Tomei said she was “more focused on [her] deal” than learning character specifics during contract negotiations.
You know when a Hollywood studio approaches you to play a character in their superhero franchise, and you are so blinded by the staggering amount of money they offer that you immediately say “hell yes” before researching said character? Well Marisa Tomei, whom Marvel tapped to play Aunt May Spider-Man: Homecoming, does too. And in a new interview, the Oscar-winning actress, 52, was refreshingly candid about her decision to play the character—despite the fact that Aunt May was introduced in the 1960s as Peter Parker’s arthritic aunt with glasses, silver-haired bun, and hunched back.
In a piece that ran Friday, David Itzkoff of the New York Times asked Tomei, “How did you feel when you learned who Aunt May was and how she was depicted in the comics?”
“I was horrified,” the actress responded. “Talk about crushed . . . I went through the whole negotiation without knowing. They just kept saying ‘an iconic character, an iconic character.’ It sounds kind of ridiculous, but it all happened very quickly . . .I was more focused on my deal, honestly. And then, the illustration was revealed to me.”
Hollywood is famously ageist—and the casting plight of actresses any age, especially over 40, is notoriously difficult. So you can’t fault Tomei for jumping at the opportunity without launching a cursory Google Image search to check out the character’s backstory or brittle bones—a decidedly different iteration of Aunt May than Tomei turned in. (Indeed, co-producer Eric Hauserman Carroll has said that the creative team was looking for more of a “big sister” or someone closer in age to Peter Parker in the casting process.)
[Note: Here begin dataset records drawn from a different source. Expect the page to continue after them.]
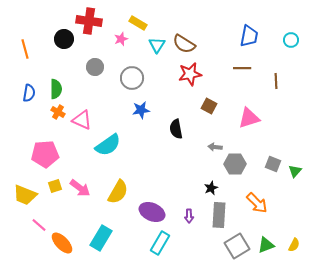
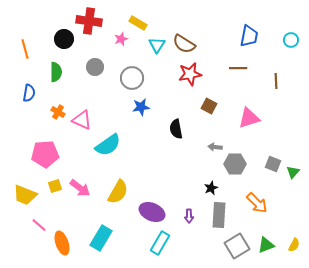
brown line at (242, 68): moved 4 px left
green semicircle at (56, 89): moved 17 px up
blue star at (141, 110): moved 3 px up
green triangle at (295, 171): moved 2 px left, 1 px down
orange ellipse at (62, 243): rotated 25 degrees clockwise
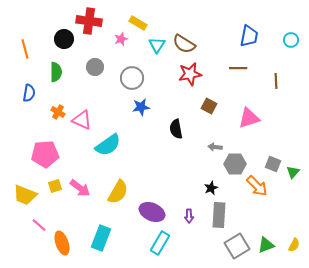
orange arrow at (257, 203): moved 17 px up
cyan rectangle at (101, 238): rotated 10 degrees counterclockwise
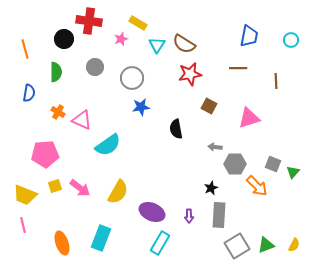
pink line at (39, 225): moved 16 px left; rotated 35 degrees clockwise
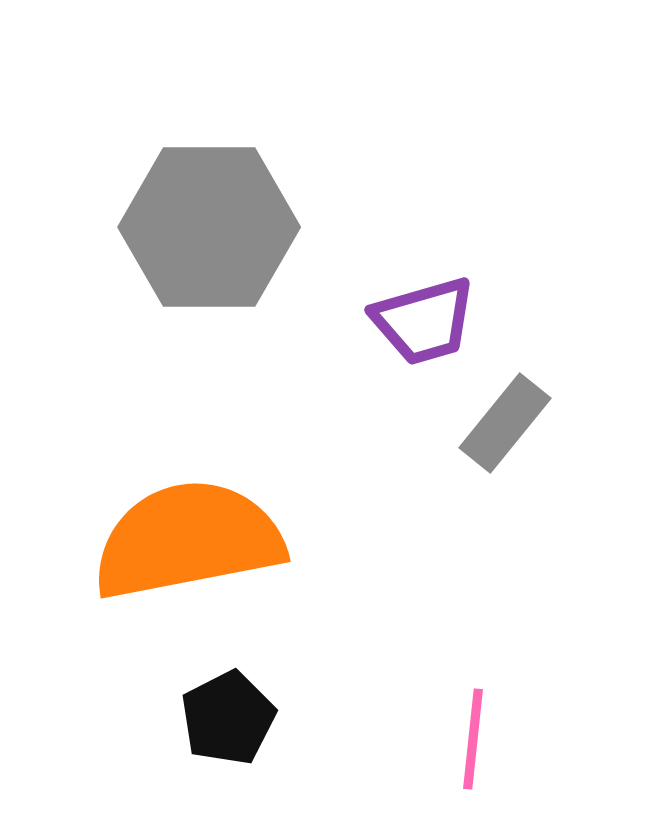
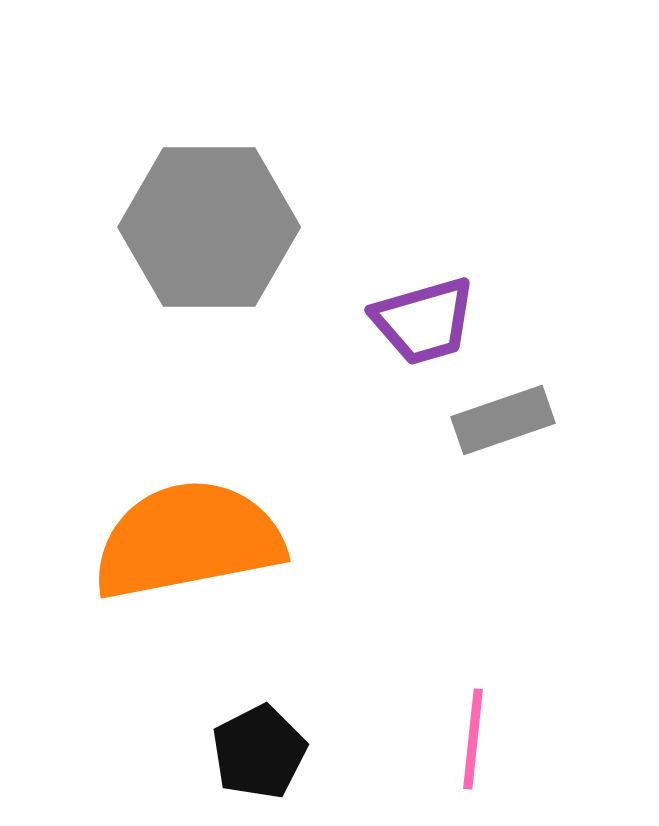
gray rectangle: moved 2 px left, 3 px up; rotated 32 degrees clockwise
black pentagon: moved 31 px right, 34 px down
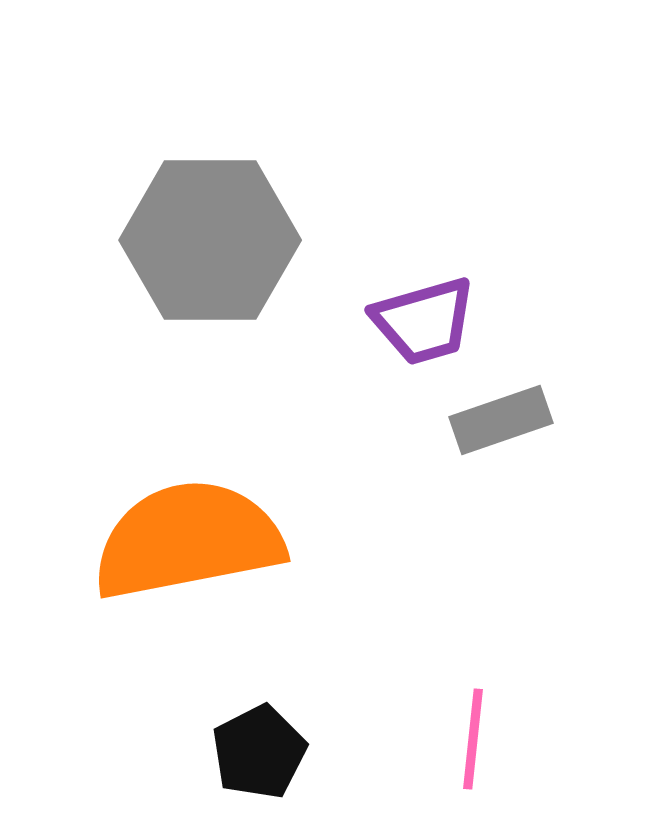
gray hexagon: moved 1 px right, 13 px down
gray rectangle: moved 2 px left
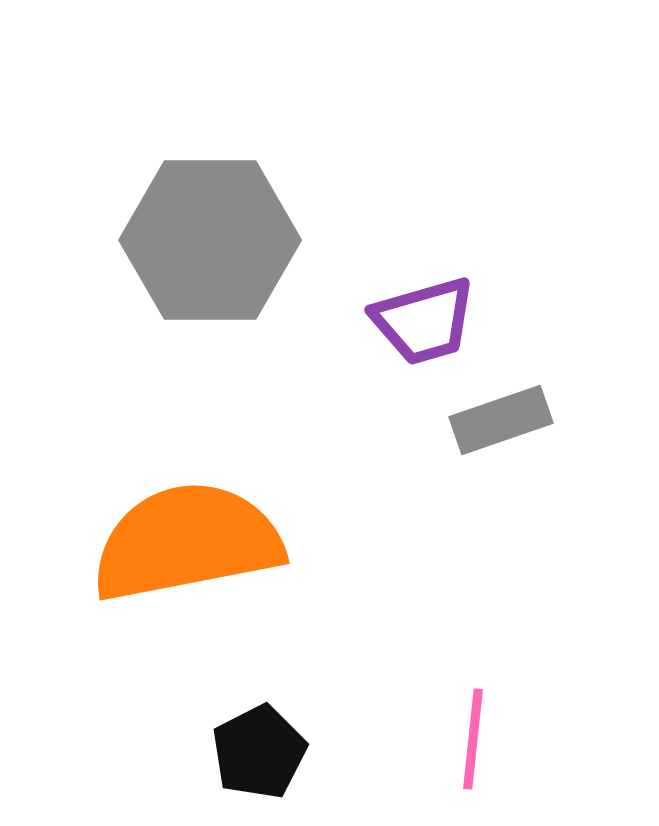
orange semicircle: moved 1 px left, 2 px down
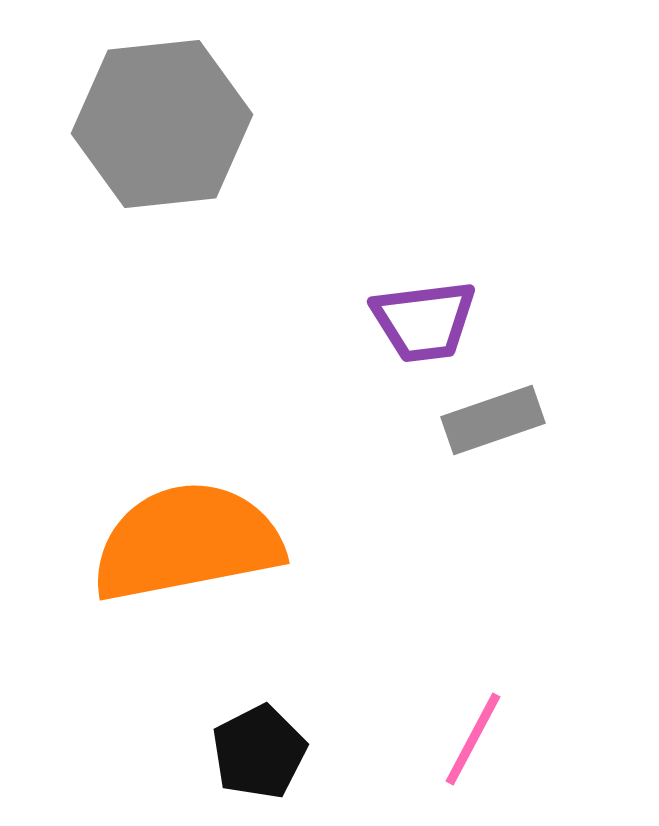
gray hexagon: moved 48 px left, 116 px up; rotated 6 degrees counterclockwise
purple trapezoid: rotated 9 degrees clockwise
gray rectangle: moved 8 px left
pink line: rotated 22 degrees clockwise
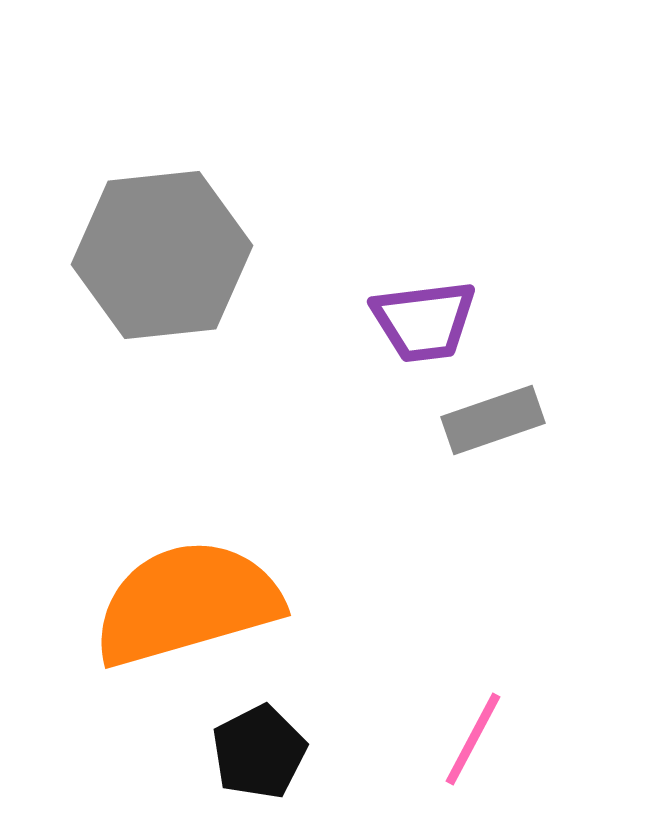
gray hexagon: moved 131 px down
orange semicircle: moved 61 px down; rotated 5 degrees counterclockwise
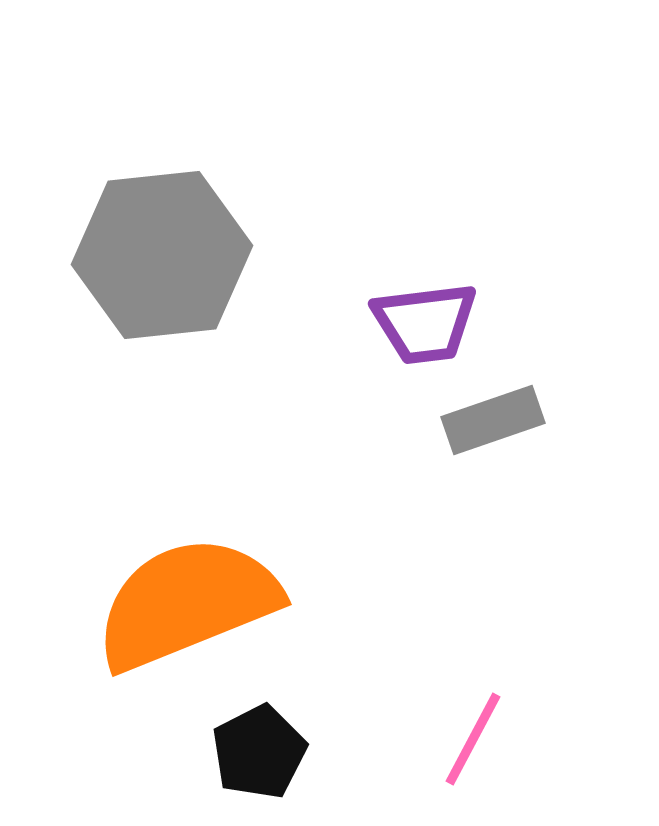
purple trapezoid: moved 1 px right, 2 px down
orange semicircle: rotated 6 degrees counterclockwise
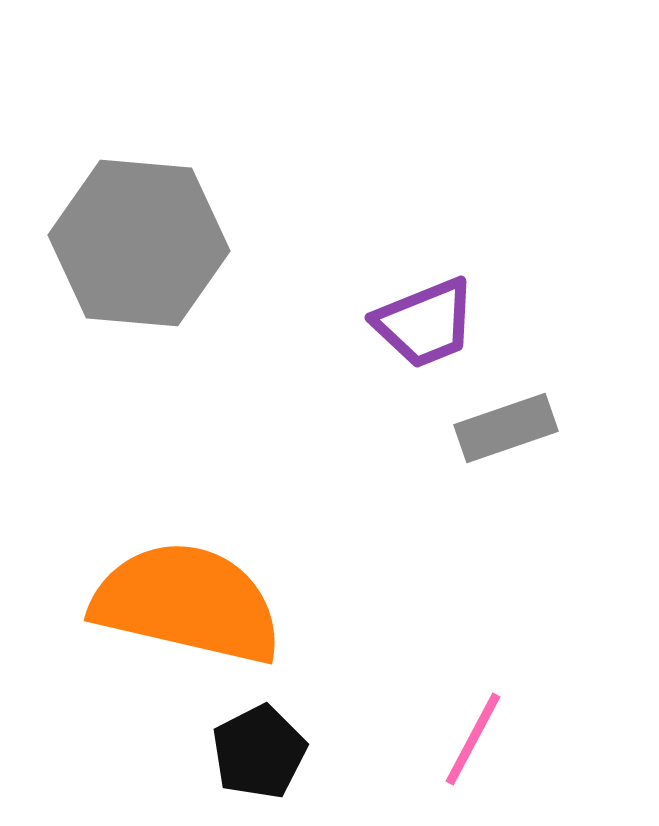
gray hexagon: moved 23 px left, 12 px up; rotated 11 degrees clockwise
purple trapezoid: rotated 15 degrees counterclockwise
gray rectangle: moved 13 px right, 8 px down
orange semicircle: rotated 35 degrees clockwise
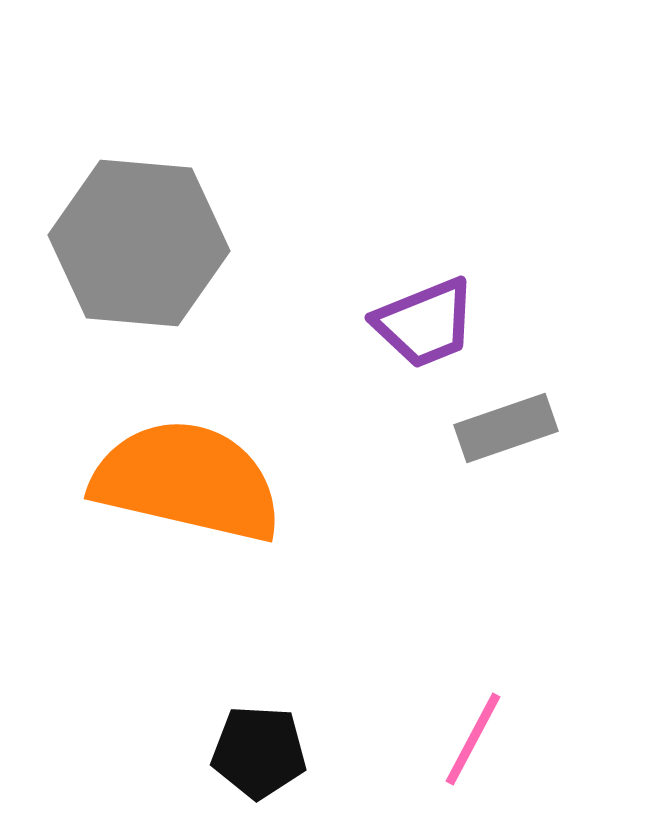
orange semicircle: moved 122 px up
black pentagon: rotated 30 degrees clockwise
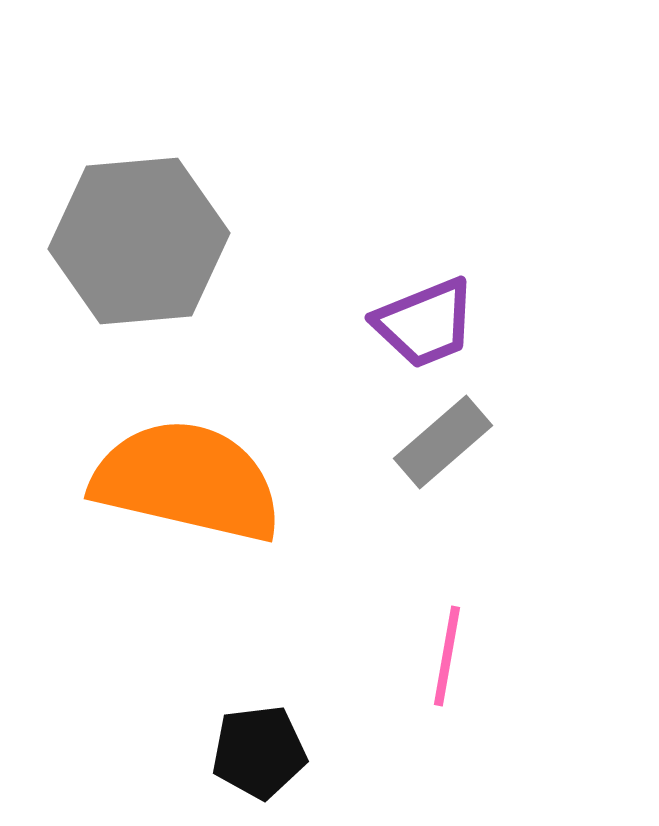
gray hexagon: moved 2 px up; rotated 10 degrees counterclockwise
gray rectangle: moved 63 px left, 14 px down; rotated 22 degrees counterclockwise
pink line: moved 26 px left, 83 px up; rotated 18 degrees counterclockwise
black pentagon: rotated 10 degrees counterclockwise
“There’s nothing wrong with that depiction of the character,” Tomei rationalized of Elder Aunt May, who was more of a dowdy grandma type than the kind of svelte aunt some of Peter’s friends might find kinda hot. “I don’t want to be coming from an ageist point of view about that, at all,” Tomei backpedaled a bit, before hitting the gas again. “It was my own personal cross to bear at that moment. But in the scope of things, why not?”
Tomei even gamely considered going “full-on silver hair” for the part but ultimately she and the studio came to a compromise: “Instead, we gave her long hair.”
Tomei is not the first actress to de-age Aunt May. Before her, Sally Field, at 66, made her screen debut as another brunette Aunt May to Andrew Garfield’s Peter Parker. Before Fields, Rosemary Harris, at 75 and in her elegant platinum-gray glory, made her Aunt May screen debut opposite Tobey Maguire’s Spidey.
Last month, Tomei reiterated that she did not know much about Aunt May’s backstory when she joined the Marvel-verse. In June, she told The Guardian, “It’s lucky I didn’t know much about Aunt May, because I might have been horrified if I’d seen the original image of a gray-haired pensioner. Don’t toy with my heart, Marvel. Is that really how you view me?”
In the same interview, she argued that aging Aunt May down made sense given Peter Parker’s youth in Spider-Man: Homecoming.
“They aged Peter Parker down too,” Tomei rationalized of the character, this time played by Tom Holland. “He’s 15 in this movie. I ended up picking the brains of my brother Adam, who’s been an encyclopedia of Marvel since we were little, and he explained that May’s not related to Peter by blood—she’s his aunt by marriage to his uncle Ben. So she could be elderly or pretty young, depending what age she met her husband.”